If it does, many, many victims are not meeting this standard.
The obstacles to reporting are many. Chief among them is lack of time and motivation. Most of us do not seek retribution or even reconciliation with those who have wronged us. We prefer to move on and look forward. And given how often “routine” sexual harassment happens, frequent contact with authorities would be disruptive if victims always reported.
Besides, in the absence of a prosecutable offence, what’s the point of reporting? Take groping by a stranger: if you lack proof, are fuzzy on details and you weren’t hurt (merely offended/outraged) then why must the victim re-live the experience for a police officer who can’t do anything anyway?

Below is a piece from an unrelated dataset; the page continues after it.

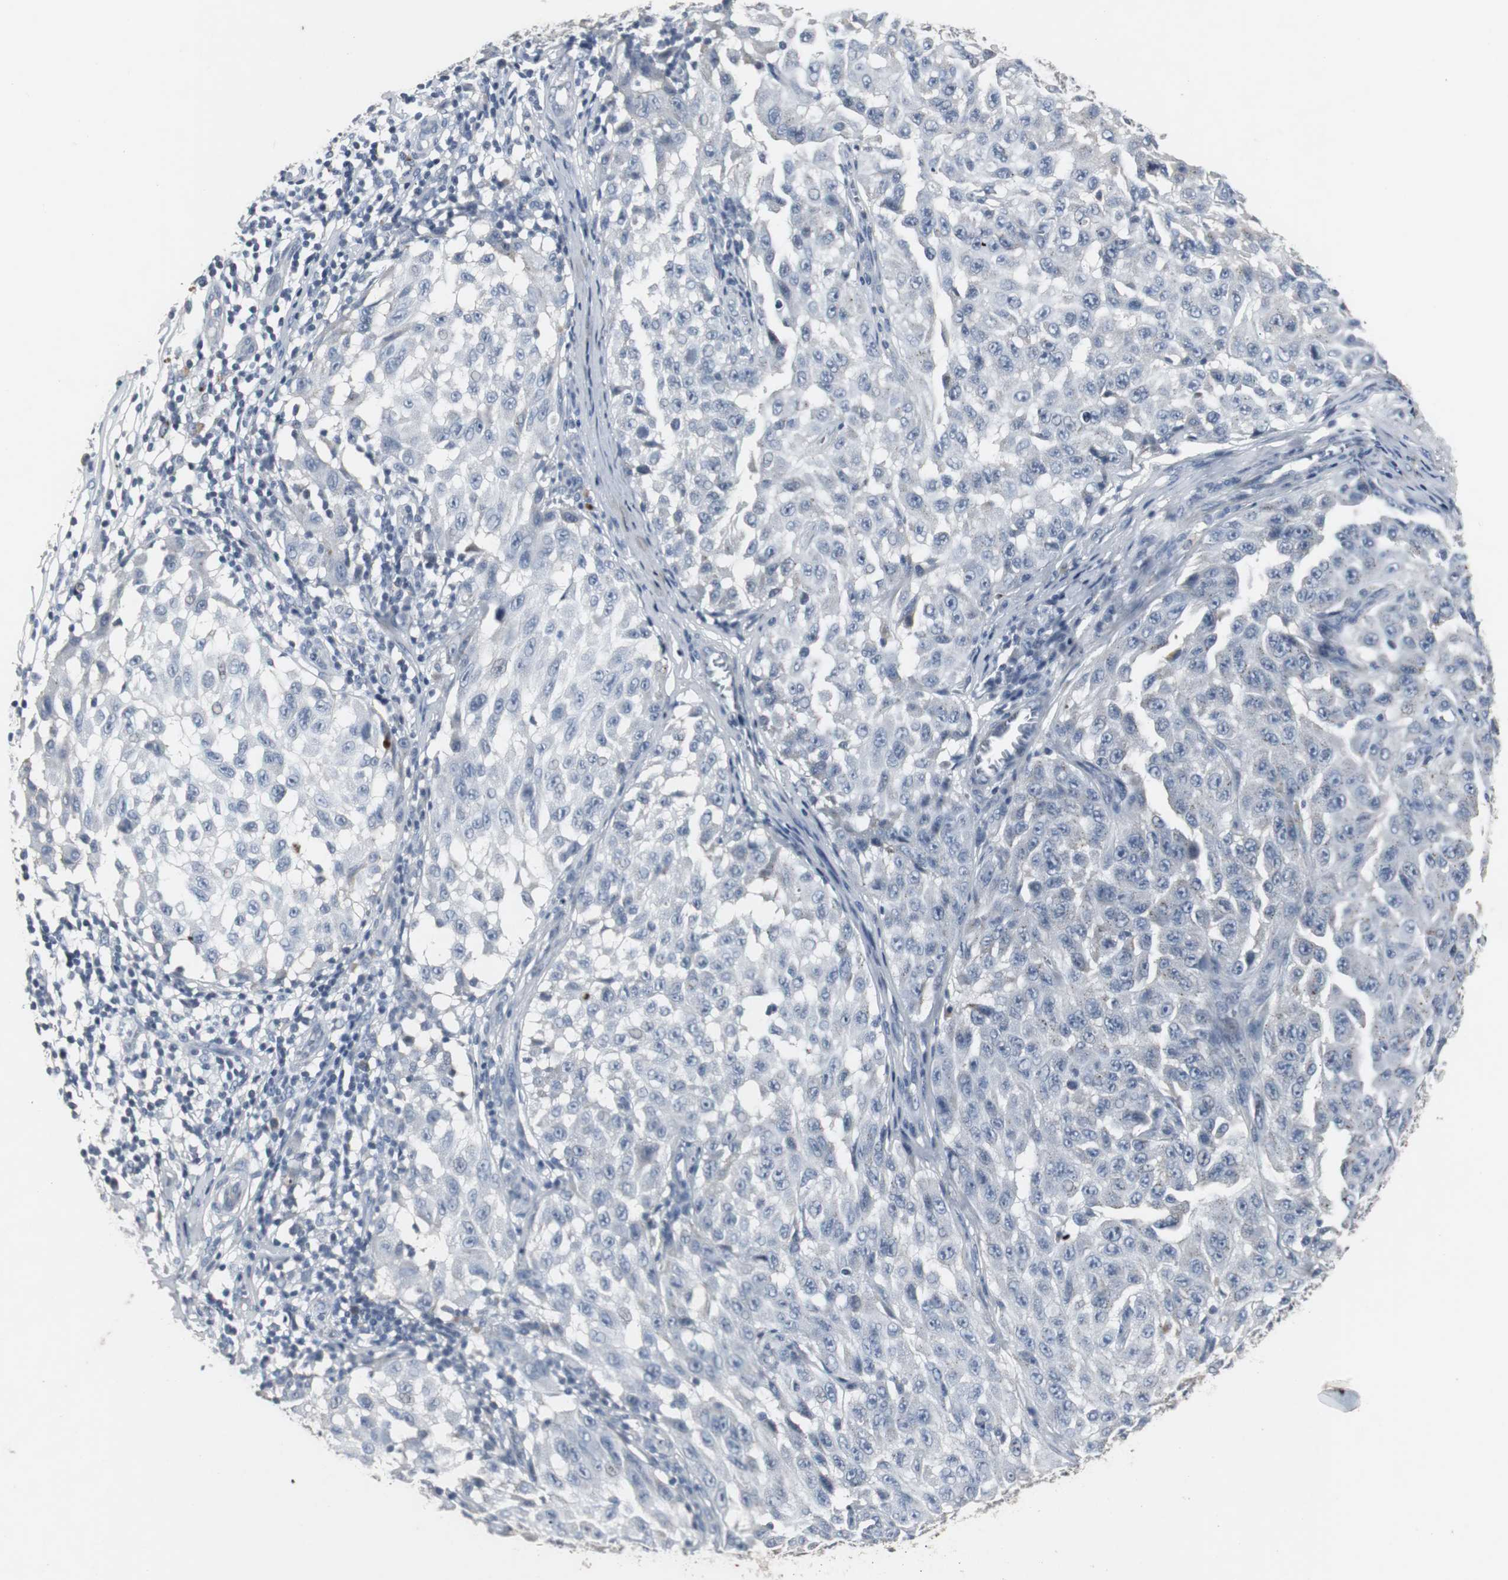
{"staining": {"intensity": "negative", "quantity": "none", "location": "none"}, "tissue": "melanoma", "cell_type": "Tumor cells", "image_type": "cancer", "snomed": [{"axis": "morphology", "description": "Malignant melanoma, NOS"}, {"axis": "topography", "description": "Skin"}], "caption": "This is an immunohistochemistry micrograph of human malignant melanoma. There is no expression in tumor cells.", "gene": "ACAA1", "patient": {"sex": "male", "age": 30}}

We live in a society where most victims move on and try to heal without drawing on judicial and law enforcement resources. Part of that healing might include griping.
Griping on Facebook is very common – for complaining about politicians, cell phone providers, and guitars broken by United Airlines.
Sarah Thomson vented and she did not strive to insulate Rob Ford from media scrutiny.
That does not amount to making mischief. And the possibility of mischief does not make Sarah Thomson a liar.
I wasn’t there. I don’t know exactly what happened. I do know Sarah Thomson’s story is familiar. There’s a lack of proof and the level of harm is minimal. In those circumstances, most victims would not invest a good deal of time and energy to seek redress.
And in the absence of evidence disproving Sarah Thomson’s allegations, a libel suit would come to nothing.
In short, this he-said/she-said story is ill-suited for the courts. And that’s no reason to attempt to silence either Thomson’s allegations of sexual harassment, or Ford’s allegations of libel.